If your weed smells metallic or inorganic (excepting heavy duty petrol, cuz gasoline is actually a good smell) you should probably throw it right in the trash.

Thankfully, I've only encountered Chemical on flowers a couple of times, so this is more a PSA. Must is more common, but also see Butane below. 
 

No Smell

If your weed exhibits no smell whatsoever from the bag in its unground form, and I mean shove your nose in it NOTHING, that's because it's old.

It's so old your weed has a picture of Moses in its yearbook. No wait, hold on. Your weed is so old that the candles cost more than the birthday cake. Hold on hold on! Your weed is so old it farts dust. No, wait, come back. I can do better! 

The real concern with No Smell is weed is that it's so old you can't smell the ammonia or hay or whatever other Bad Smell used to be there. It's a common problem, more so for gift market brands than dispensaries.

Butane

Butane Hash Oil, or BHO, remains a popular solvent-based extraction method for creating cannabis concentrate, often resulting in a glass-like consistency called shatter. All that solvent is supposed to be purged out of the final product. Sometimes, whether for lack of trying or lack of skill, it does not.

I don't think I've ever encountered golden shatter that smelled like butane (ammonia, sure, all the time). While not every dark-colored shatter I've found has been bad, every shatter I've found that smelled like butane was dark.

Sometimes you'll catch a whiff of butane from your concentrate. Other times it'll be so faint you won't notice til your dab tastes like huffing lighter fluid.

What, you never did that as a kid? Oh, look at Mr. Good Life Choices over here! They sell butane at every head shop. If you get a bottle and a refillable lighter, some butane will escape from the nozzle during refill and you'll smell it.

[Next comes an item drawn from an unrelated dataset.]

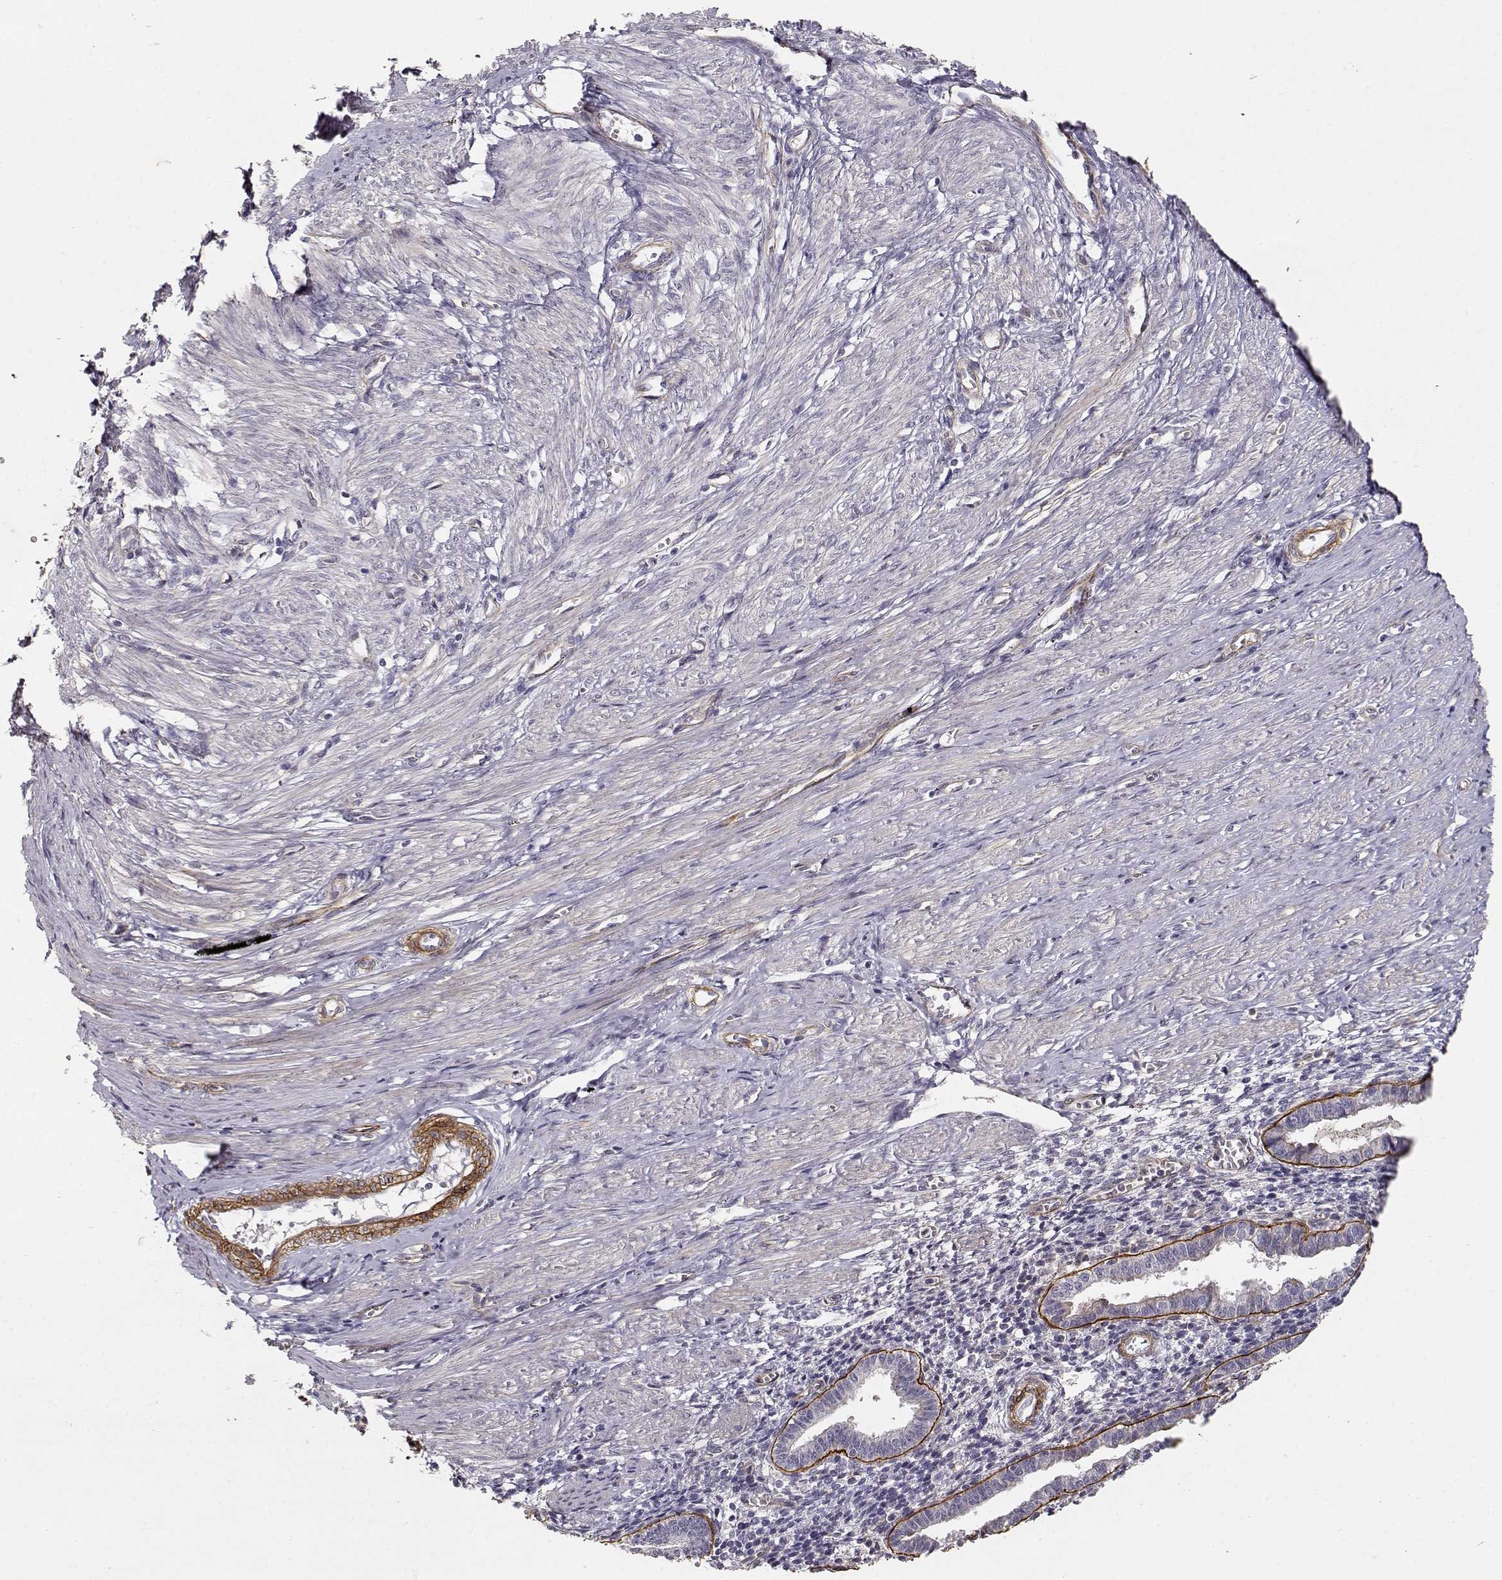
{"staining": {"intensity": "negative", "quantity": "none", "location": "none"}, "tissue": "endometrium", "cell_type": "Cells in endometrial stroma", "image_type": "normal", "snomed": [{"axis": "morphology", "description": "Normal tissue, NOS"}, {"axis": "topography", "description": "Endometrium"}], "caption": "IHC histopathology image of benign endometrium: endometrium stained with DAB (3,3'-diaminobenzidine) demonstrates no significant protein expression in cells in endometrial stroma.", "gene": "LAMA5", "patient": {"sex": "female", "age": 37}}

FOLLOW ALL SAFETY WARNINGS WHEN HANDLING BUTANE! IT'S HIGHLY FLAMMABLE!

Bonus! Mud

I have encountered two vape carts, one a DC gift, the other a DC medical marijuana product, that both tasted like mud. Recently I found some dark shatter that also tasted like mud. 

The most likely culprit is chlorophyll, similar to the the Grass smell/taste mentioned above. Possibly from flower that still tastes like soil.

It's also possible that undesirable lipids that weren't properly removed from the extraction process are in play here. None of these possibilities prompt safety concerns, however:

Premium cannabis products do not taste like mud. Full stop.